Танкер «Дербент» - Юрий Крымов
Шрифт:
Интервал:
Закладка:
Зыбь на море, ветер искры несет, а они подошли и взяли. Аи моряки! Танкер «Узбекистан» затонул, вот жалко, но… люди важнее.
– Там есть обгоревшие, – сказала Муся тихо, – может быть, они… как ты думаешь?
– Ничего, вероятно, обожглись немного. Послушай, да кто он такой, этот Басов?
– Ты же знаешь. Механик.
– Странно. Почему не капитан подписал радио? Ну, все равно. Это же замечательно! «Верните спасательное судно». Вот они, наши моряки! Ты гордишься, Муська?
– Да. Только там есть обгоревшие. Я боюсь.
– Эх ты, заладила – боюсь. Эх, Муська, это такие ребята, такие…
Он счастливо улыбнулся и возбужденно ерошил волосы.
Глядя на него, начала улыбаться и Муся. Потом он вдруг посмотрел на журнал и задумался.
«Только почему же они ушли сначала, – спросил он себя в десятый раз, – сначала ушли, потом вернулись?»
КОМАНДИРЫ
1
Подобно многим старым морякам, Евгений Степанович Кутасов был суеверен. По весне, выезжая под парусом на взморье ловить рыбу, он оставлял на песке щепоть табаку, чтобы не потерять снасти. Когда лодка попадала в полосу штиля и парус тряпкой обвисал на рее, Евгений Степанович посвистывал тихонько сквозь зубы, вызывая ветер.

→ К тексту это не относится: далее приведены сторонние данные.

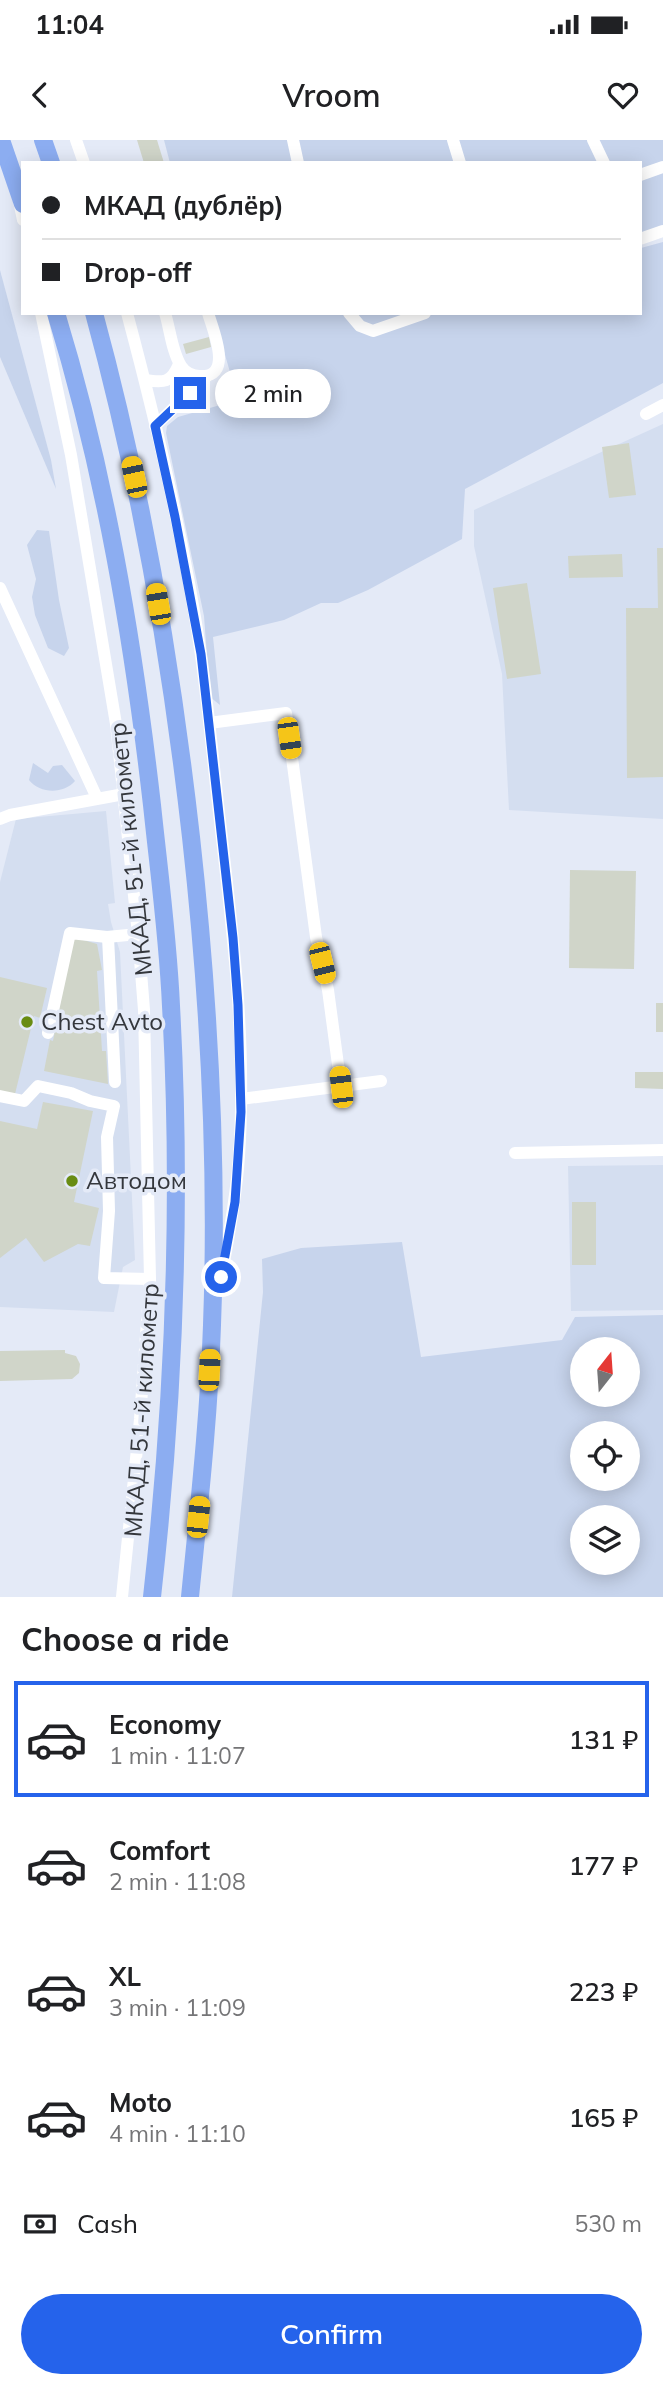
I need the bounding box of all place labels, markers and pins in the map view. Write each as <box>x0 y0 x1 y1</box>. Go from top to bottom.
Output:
place label: Chest Avto <box>41 1006 163 1036</box>
marker: Chest Avto <box>19 1014 35 1030</box>
place label: Автодом <box>86 1165 187 1195</box>
marker: Автодом <box>64 1173 80 1189</box>

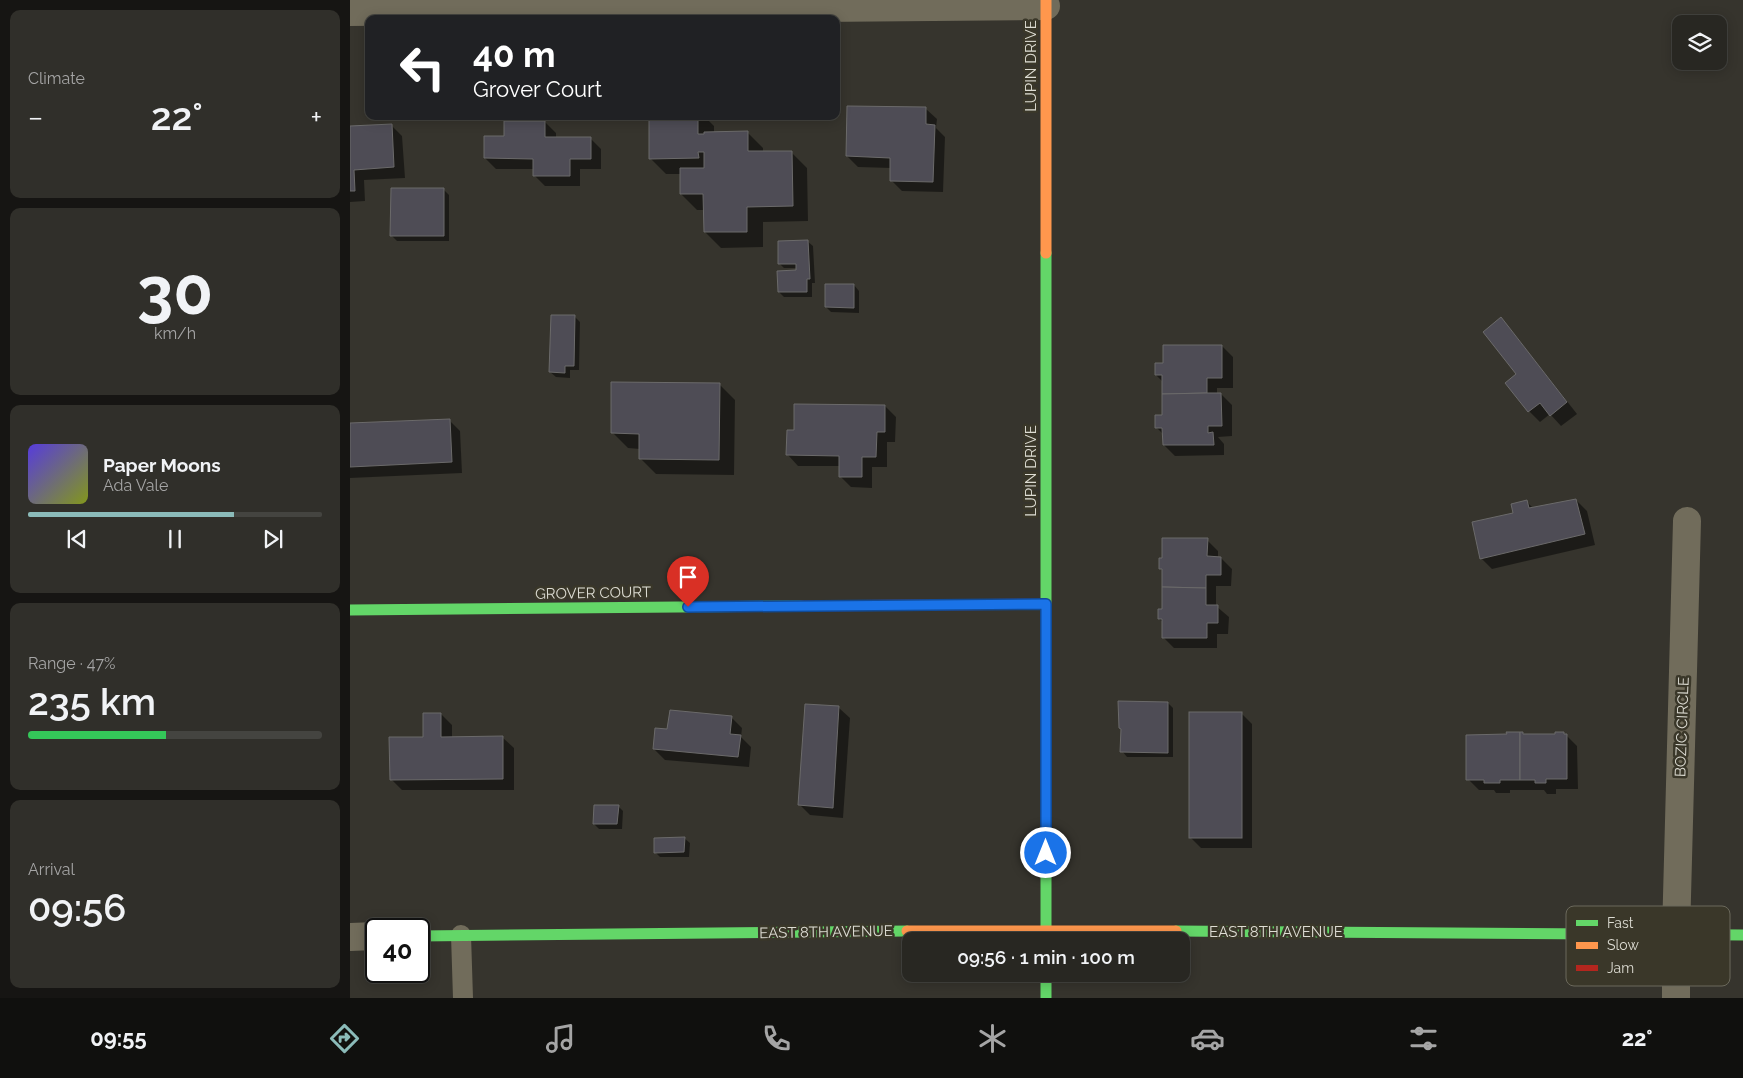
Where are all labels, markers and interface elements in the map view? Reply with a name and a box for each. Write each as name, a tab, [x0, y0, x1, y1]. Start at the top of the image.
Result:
map controls	[1672, 15, 1727, 70]
button: layers	[1672, 15, 1727, 70]
street label: LUPIN DRIVE	[1022, 20, 1040, 112]
text: 40 m	[473, 34, 555, 75]
icon: left	[390, 35, 455, 100]
text: Climate	[28, 69, 85, 88]
text: Grover Court	[473, 76, 602, 102]
text: 22°	[151, 94, 203, 139]
text: −	[28, 101, 43, 134]
text: +	[310, 101, 322, 134]
text: 30	[137, 253, 213, 329]
text: km/h	[154, 324, 196, 343]
street label: LUPIN DRIVE	[1022, 425, 1040, 517]
text: Paper Moons	[103, 454, 221, 476]
text: Ada Vale	[103, 476, 168, 495]
icon: previous	[63, 525, 91, 553]
icon: pause	[161, 525, 189, 553]
icon: next	[259, 525, 287, 553]
pin	[667, 556, 709, 607]
icon: arrive	[674, 563, 702, 591]
street label: GROVER COURT	[535, 583, 651, 603]
text: Range · 47%	[28, 654, 115, 673]
street label: BOZIC CIRCLE	[1671, 677, 1693, 777]
text: 235 km	[28, 679, 156, 724]
position arrow	[1019, 826, 1071, 878]
text: Arrival	[28, 860, 75, 879]
text: 09:56	[28, 885, 126, 930]
legend	[1566, 906, 1730, 986]
text: Fast	[1607, 915, 1634, 931]
speed limit sign: 40	[365, 918, 430, 983]
street label: EAST 8TH AVENUE	[759, 922, 893, 942]
street label: EAST 8TH AVENUE	[1209, 923, 1343, 941]
text: Slow	[1607, 937, 1639, 953]
text: 09:56 · 1 min · 100 m	[957, 946, 1135, 968]
text: Jam	[1607, 960, 1634, 976]
icon: directions	[327, 1021, 362, 1056]
icon: music	[543, 1021, 578, 1056]
icon: phone	[759, 1021, 794, 1056]
icon: climate	[975, 1021, 1010, 1056]
icon: car	[1190, 1021, 1225, 1056]
icon: filters	[1406, 1021, 1441, 1056]
text: 09:55	[90, 1025, 147, 1051]
text: 22°	[1622, 1025, 1653, 1051]

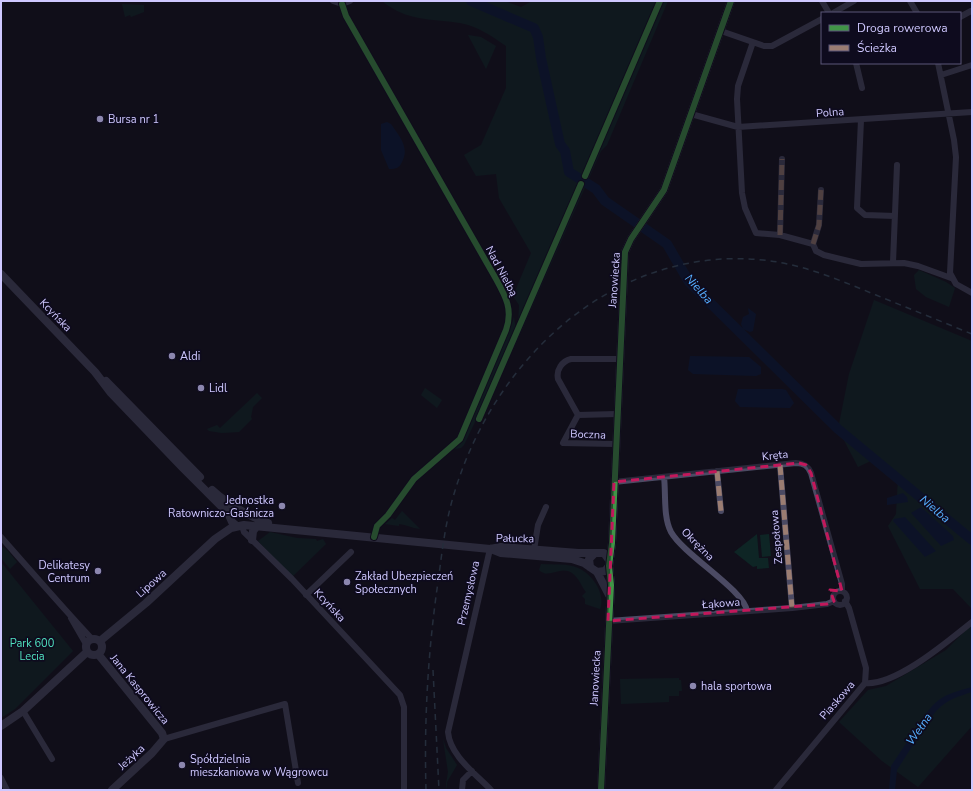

Иногда ветер действительно приходил и надувал пузырем парус. Лодка кренилась и бежала резво. Евгений Степанович не торжествовал и не задумывался, – пришел ветер – и ладно. А иной раз сверкающее зеркало штиля простиралось до самого горизонта, сливаясь с раскаленным небом, и никакой свист не мог вызвать даже самого легкого колебания воздуха. Тогда Евгений Степанович, не унывая, брался за весла.
Одинокие поездки были любимым развлечением капитана Кутасова. Останавливаясь с пожилыми штурманами буксиров у пивной стойки, капитан Кутасов любил потолковать о своей прежней профессии. Сам он давно оставил плавание и служил в отделе учета Каспийского пароходства. Служба была спокойная, и шестичасовой рабочий день уютно укладывался между длинными ящиками карточек, набитых залежалыми сведениями о прошлогодних перевозках. Окна комнаты были обращены к морю. Голубая полоска рейда над плоскими крышами курилась дымками судов. Жужжание вентилятора, очищавшего воздух от архивной пыли, напоминало ему гул паровой машины, еле различимый на капитанском мостике корабля.
Но бывало и другое. Выезжая по выходным дням на взморье, провожал он глазами уходящие в море суда, пока не таял на горизонте кудрявый прозрачный дымок. Тогда кидал он взгляд на берег, отделенный от него узкой полосой нечистой воды, и испытывал смутное сосущее чувство, похожее на тоску по родному месту. Но воспоминания таили в себе опасность, и он боялся заглядывать в свое прошлое…
Однажды, сидя дома за чаем, капитан Кутасов оторвал листок календаря. На подслеповатой картинке красноармеец в шишаке замахивается штыком, угрожая уходящим в море пароходам. Под картинкой он прочел надпись: «1920. Установление советской власти в Одессе». Евгений Степанович взглянул на жену. Наталья Николаевна читала книгу, и свежее, полное лицо ее отражало спокойное довольство.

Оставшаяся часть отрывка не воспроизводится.